Aktuelle Herausforderung: Digitale Inseln statt fließender Prozesse

Viele Bauunternehmen haben in den vergangenen Jahren digitale Werkzeuge für Dokumentation, Berichtswesen und Projektsteuerung eingeführt. Dennoch dominieren im Projektalltag oft parallele Strukturen:

  • Mängel werden in Excel-Tabellen oder verschiedenen Einzelsystemen gepflegt.
  • Planversionen liegen verstreut auf lokalen Servern.
  • Freigaben erfolgen informell per E-Mail.

Was oberflächlich digital wirkt, ist strukturell unvollständig. Projektverantwortliche, Bauleitungen, Fachplanende und ausführende Unternehmen führen diese Fragmentierung zu hohen Abstimmungs-, Prüf- und Kontrollaufwänden. Wertvolle Arbeitszeit fließt in das manuelle Zusammenführen von Informationen, statt in die aktive Projektsteuerung, Qualitätssicherung und präventive Entscheidungsfindung

 

Das Daten-Dilemma

Mangelhafte Datenqualität behindert den Erfolg von Prozessen und die Anwendung von digitalen Tools in der Bauausführung. Eine Studie zur Digitalisierung der Baubranche zeigt auf, dass Softwarelösungen in der Baupraxis selten an der Technik selbst scheitern. Der kritische Bruchpunkt liegt fast immer beim Datenaustausch und der unzureichenden Datenqualität an den Schnittstellen zwischen verschiedenen Systempartnern.

 

Standardisierung als strategische Management-Entscheidung

KI-Modelle benötigen klar definierte, wiederkehrende Datenstrukturen, um Muster zuverlässig zu erkennen. Wenn Mängelbeschreibungen oder Statusmeldungen je nach Bauleiter variieren, entstehen mathematische Inkonsistenzen, die präzise Analysen verhindern. 
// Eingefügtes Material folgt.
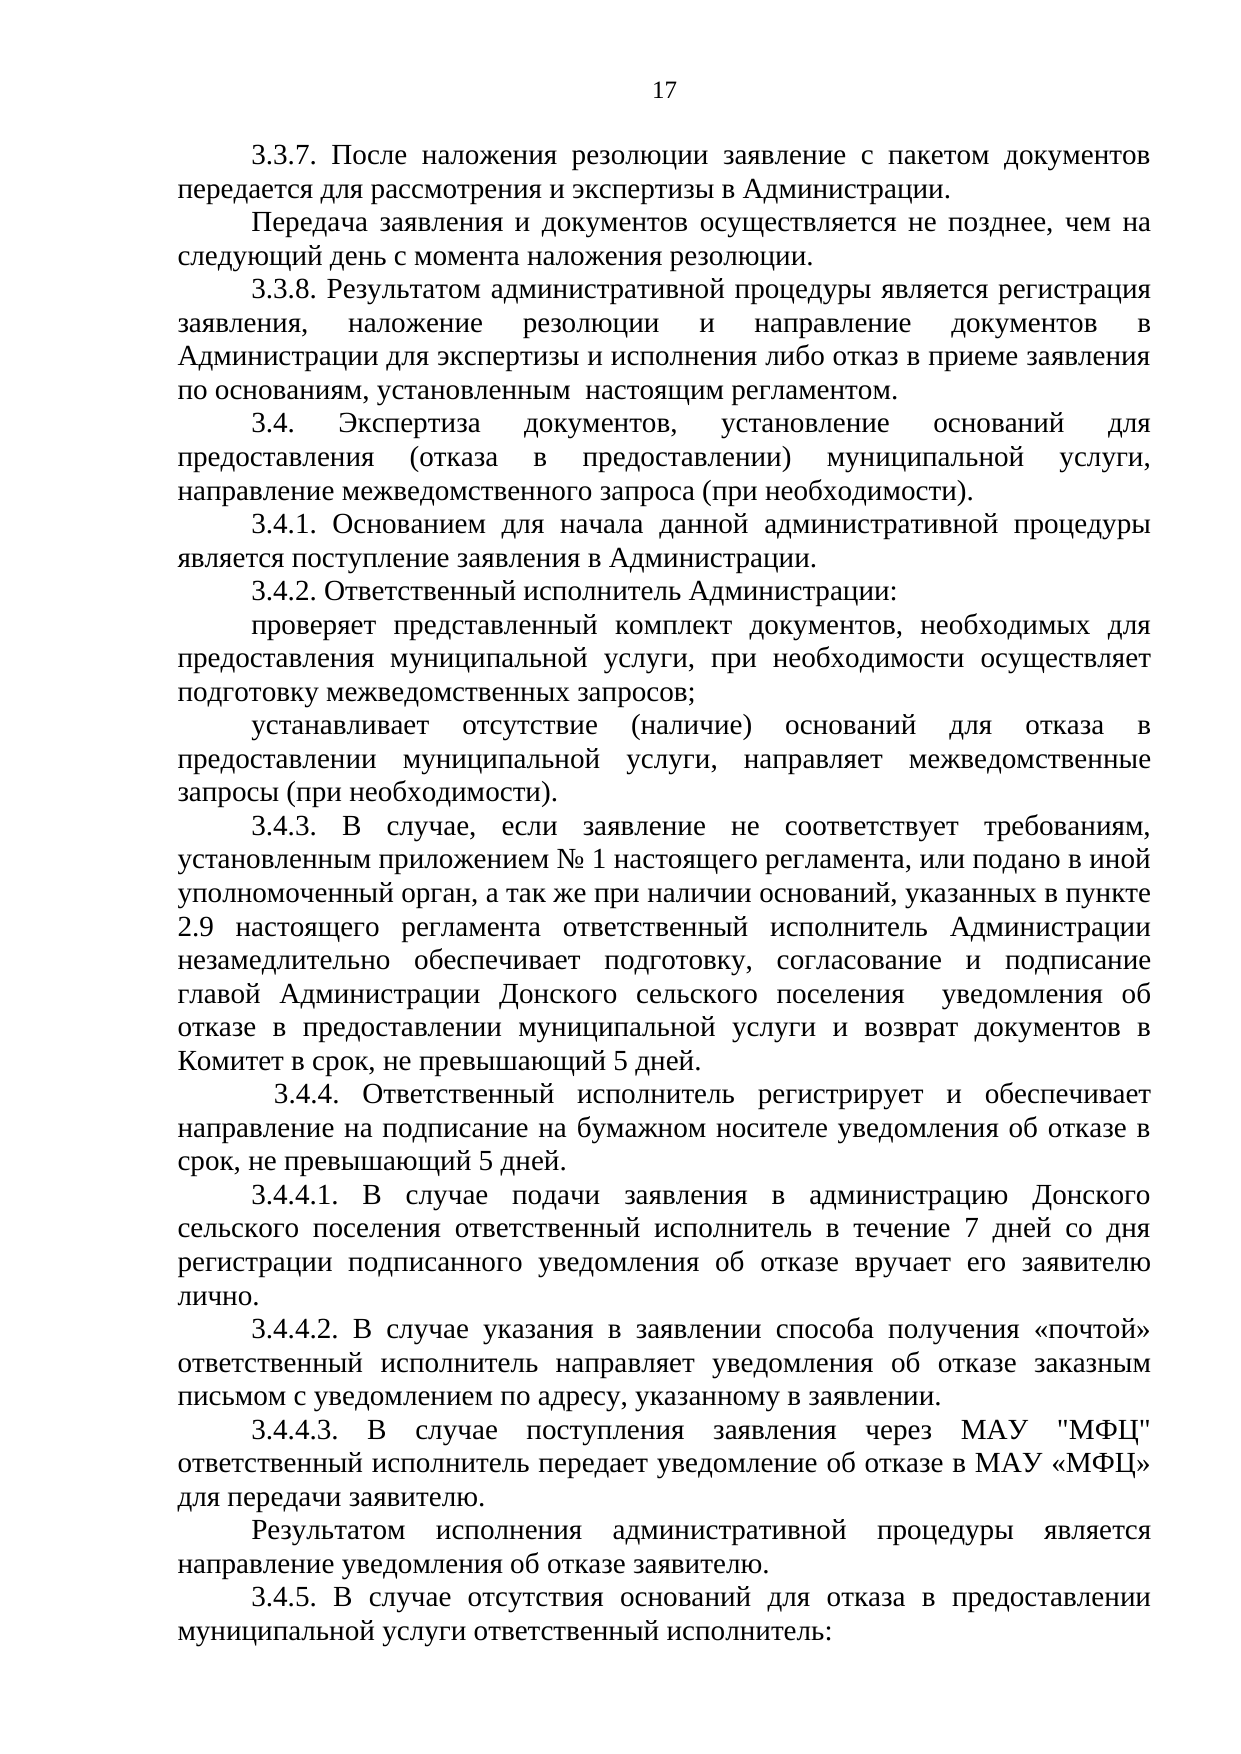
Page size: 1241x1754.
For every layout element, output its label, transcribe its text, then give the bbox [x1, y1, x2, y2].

Um Konsistenz sicherzustellen, kann die Anwendung von Level of Information Need  (LOIN) sinnvoll sein. LOIN definiert nach dem Prinzip „so viel wie nötig, so wenig wie möglich“, welche Informationen zu welchem Zeitpunkt in welcher Qualität und Detaillierung vorliegen müssen. Durch die Definition präziser Informationsanforderungen wird festgelegt, welche Metadaten ein Bauteil oder ein Prozessschritt zu einem bestimmten Zeitpunkt benötigt. Dies verhindert eine unkontrollierte Datenanhäufung und stellt sicher, dass KI auf standardisierten, vergleichbaren Datensätzen operiert.

Eine standardisierte Datenstruktur ist die Voraussetzung für die langfristige Wirtschaftlichkeit digitaler Prozesse. Wer Datenflüsse konsequent über eine zentrale Plattform bündelt, schafft portfolioübergreifende Transparenz, reduziert Haftungsrisiken und generiert belastbare Kennzahlen für die Verhandlung mit Auftraggebern.

Der Weg zu produktiver KI beginnt in den operativen Prozessen der Bauwirtschaft. Durch disziplinierte Dokumentation, standardisierte Datenfelder und den Verzicht auf isolierte Einzellösungen. Wer heute die strukturelle Vorarbeit leistet und eine saubere Datenbasis unter Berücksichtigung klarer Informationsanforderungen etabliert, sichert sich die Innovationsführerschaft in einem zunehmend datengetriebenen Markt.